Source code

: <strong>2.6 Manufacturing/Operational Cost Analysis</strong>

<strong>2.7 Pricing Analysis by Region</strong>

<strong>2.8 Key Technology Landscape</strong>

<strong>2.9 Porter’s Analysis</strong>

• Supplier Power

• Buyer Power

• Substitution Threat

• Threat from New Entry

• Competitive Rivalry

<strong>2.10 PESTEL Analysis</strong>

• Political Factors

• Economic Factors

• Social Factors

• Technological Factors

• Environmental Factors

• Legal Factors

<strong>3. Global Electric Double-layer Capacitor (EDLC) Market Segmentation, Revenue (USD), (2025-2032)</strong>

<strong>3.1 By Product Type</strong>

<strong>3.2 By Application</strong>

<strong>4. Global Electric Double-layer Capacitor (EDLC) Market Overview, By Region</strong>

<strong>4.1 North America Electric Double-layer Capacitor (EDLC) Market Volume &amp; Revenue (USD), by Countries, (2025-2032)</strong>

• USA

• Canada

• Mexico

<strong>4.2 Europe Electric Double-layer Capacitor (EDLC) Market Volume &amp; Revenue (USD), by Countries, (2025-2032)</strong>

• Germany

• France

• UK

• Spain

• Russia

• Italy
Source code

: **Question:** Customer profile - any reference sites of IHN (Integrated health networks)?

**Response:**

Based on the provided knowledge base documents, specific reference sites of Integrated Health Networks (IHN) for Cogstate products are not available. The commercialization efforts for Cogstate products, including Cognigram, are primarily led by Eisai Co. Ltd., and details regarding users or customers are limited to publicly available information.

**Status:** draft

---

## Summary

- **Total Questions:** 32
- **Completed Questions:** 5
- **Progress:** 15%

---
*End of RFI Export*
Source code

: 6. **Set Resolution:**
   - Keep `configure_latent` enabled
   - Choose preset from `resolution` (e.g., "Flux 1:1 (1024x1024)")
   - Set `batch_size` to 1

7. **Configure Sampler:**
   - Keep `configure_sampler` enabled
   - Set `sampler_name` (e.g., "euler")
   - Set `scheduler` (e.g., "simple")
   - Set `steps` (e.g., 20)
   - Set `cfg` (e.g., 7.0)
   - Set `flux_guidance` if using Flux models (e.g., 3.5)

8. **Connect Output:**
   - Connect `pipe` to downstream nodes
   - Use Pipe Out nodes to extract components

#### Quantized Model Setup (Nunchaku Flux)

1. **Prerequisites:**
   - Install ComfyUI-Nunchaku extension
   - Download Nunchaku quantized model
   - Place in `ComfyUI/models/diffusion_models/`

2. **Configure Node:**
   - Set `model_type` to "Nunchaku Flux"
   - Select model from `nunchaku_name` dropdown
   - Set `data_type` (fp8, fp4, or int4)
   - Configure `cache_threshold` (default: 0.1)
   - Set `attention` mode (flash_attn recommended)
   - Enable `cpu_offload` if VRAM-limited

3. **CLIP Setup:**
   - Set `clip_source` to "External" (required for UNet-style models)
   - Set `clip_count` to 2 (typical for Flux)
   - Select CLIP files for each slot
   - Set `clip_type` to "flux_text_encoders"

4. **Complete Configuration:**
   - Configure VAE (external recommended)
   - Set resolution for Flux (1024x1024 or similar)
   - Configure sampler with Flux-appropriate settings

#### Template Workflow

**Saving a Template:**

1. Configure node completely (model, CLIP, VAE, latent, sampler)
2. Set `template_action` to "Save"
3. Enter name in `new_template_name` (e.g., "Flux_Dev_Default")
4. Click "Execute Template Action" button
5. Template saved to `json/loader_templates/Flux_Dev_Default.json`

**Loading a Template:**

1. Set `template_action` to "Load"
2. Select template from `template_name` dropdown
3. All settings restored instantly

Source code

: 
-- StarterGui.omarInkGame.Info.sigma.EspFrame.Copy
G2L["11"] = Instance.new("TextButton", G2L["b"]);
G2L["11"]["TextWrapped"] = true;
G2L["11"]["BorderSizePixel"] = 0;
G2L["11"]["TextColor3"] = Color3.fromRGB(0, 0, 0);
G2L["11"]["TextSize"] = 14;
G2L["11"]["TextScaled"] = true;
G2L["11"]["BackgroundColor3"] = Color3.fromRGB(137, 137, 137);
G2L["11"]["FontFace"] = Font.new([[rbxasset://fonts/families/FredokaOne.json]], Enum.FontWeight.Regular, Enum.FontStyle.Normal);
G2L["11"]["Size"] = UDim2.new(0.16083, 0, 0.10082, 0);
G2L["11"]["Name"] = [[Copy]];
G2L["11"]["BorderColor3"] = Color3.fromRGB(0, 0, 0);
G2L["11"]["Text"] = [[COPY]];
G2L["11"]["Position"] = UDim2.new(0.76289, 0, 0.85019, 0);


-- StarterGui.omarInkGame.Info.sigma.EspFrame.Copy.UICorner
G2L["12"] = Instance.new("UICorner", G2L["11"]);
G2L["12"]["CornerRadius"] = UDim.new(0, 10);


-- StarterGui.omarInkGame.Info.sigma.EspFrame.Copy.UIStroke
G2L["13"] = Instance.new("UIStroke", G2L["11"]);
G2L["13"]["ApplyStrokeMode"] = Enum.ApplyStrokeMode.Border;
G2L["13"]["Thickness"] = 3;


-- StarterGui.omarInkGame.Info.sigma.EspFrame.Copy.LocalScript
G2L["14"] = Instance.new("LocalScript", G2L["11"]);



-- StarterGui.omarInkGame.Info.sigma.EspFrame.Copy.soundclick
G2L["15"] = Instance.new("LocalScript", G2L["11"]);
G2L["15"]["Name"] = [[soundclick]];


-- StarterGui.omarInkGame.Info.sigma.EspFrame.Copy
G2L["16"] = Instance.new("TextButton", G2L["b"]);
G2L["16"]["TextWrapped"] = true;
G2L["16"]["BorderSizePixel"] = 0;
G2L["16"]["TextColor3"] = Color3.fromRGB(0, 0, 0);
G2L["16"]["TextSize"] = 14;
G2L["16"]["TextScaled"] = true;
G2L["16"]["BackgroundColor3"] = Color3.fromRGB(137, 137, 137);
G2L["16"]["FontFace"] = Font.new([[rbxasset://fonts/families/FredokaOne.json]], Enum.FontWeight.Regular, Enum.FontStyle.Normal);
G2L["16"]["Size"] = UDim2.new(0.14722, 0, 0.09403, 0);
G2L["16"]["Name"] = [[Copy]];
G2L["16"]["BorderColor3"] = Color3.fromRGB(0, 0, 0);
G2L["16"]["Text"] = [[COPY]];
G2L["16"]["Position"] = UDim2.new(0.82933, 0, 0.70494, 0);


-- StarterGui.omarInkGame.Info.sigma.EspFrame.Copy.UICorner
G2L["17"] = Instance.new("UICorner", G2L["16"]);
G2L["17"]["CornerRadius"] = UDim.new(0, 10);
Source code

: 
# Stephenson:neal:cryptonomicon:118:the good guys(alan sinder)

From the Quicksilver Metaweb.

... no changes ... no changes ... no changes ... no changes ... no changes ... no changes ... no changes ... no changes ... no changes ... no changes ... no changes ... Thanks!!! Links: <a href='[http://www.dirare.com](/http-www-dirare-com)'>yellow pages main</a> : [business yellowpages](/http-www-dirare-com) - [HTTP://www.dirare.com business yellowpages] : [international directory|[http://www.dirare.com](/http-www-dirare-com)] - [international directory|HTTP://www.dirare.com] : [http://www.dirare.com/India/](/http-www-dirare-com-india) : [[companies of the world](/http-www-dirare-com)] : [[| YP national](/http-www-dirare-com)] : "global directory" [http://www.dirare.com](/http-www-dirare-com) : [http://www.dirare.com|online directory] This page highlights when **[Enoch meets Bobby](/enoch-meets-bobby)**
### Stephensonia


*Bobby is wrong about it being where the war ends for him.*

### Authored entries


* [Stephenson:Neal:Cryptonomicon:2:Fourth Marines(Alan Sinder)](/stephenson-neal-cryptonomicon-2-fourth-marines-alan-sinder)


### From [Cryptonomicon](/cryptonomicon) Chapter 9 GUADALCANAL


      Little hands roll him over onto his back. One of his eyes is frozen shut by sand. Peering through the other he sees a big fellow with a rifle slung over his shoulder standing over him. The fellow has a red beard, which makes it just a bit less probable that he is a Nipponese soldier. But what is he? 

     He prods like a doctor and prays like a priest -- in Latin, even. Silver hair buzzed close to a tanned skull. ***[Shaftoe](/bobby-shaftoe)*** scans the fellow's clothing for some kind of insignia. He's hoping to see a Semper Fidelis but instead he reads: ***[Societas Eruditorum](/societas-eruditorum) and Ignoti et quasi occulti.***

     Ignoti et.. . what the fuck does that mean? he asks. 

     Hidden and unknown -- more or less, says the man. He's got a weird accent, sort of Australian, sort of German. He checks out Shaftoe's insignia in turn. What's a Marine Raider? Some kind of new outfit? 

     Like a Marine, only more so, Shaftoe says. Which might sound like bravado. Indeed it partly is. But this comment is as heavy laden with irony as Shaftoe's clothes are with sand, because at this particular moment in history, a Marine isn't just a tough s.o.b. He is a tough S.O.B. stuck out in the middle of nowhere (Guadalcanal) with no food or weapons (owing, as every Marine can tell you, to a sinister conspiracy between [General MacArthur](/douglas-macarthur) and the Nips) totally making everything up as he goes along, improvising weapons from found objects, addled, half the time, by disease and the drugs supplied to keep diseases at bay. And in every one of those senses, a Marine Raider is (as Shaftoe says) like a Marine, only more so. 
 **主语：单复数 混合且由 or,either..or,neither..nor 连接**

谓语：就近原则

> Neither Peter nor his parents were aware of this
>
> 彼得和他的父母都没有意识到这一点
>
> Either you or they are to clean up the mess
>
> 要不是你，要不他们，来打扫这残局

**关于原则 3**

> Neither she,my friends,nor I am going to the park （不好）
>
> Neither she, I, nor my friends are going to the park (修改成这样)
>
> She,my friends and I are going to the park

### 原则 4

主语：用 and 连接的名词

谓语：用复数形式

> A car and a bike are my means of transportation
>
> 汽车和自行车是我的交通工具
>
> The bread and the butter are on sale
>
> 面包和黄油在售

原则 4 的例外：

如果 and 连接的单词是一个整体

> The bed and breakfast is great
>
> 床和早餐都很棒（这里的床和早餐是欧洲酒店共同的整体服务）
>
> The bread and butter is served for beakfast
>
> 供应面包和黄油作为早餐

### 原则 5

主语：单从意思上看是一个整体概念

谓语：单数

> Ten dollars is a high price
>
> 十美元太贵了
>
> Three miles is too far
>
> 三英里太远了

════════════════

JOB:
List every line in the entries above that contains the string "sigma", matching its case.

RESPONSE TO THIS EXERCISE:
-- StarterGui.omarInkGame.Info.sigma.EspFrame.Copy
-- StarterGui.omarInkGame.Info.sigma.EspFrame.Copy.UICorner
-- StarterGui.omarInkGame.Info.sigma.EspFrame.Copy.UIStroke
-- StarterGui.omarInkGame.Info.sigma.EspFrame.Copy.LocalScript
-- StarterGui.omarInkGame.Info.sigma.EspFrame.Copy.soundclick
-- StarterGui.omarInkGame.Info.sigma.EspFrame.Copy
-- StarterGui.omarInkGame.Info.sigma.EspFrame.Copy.UICorner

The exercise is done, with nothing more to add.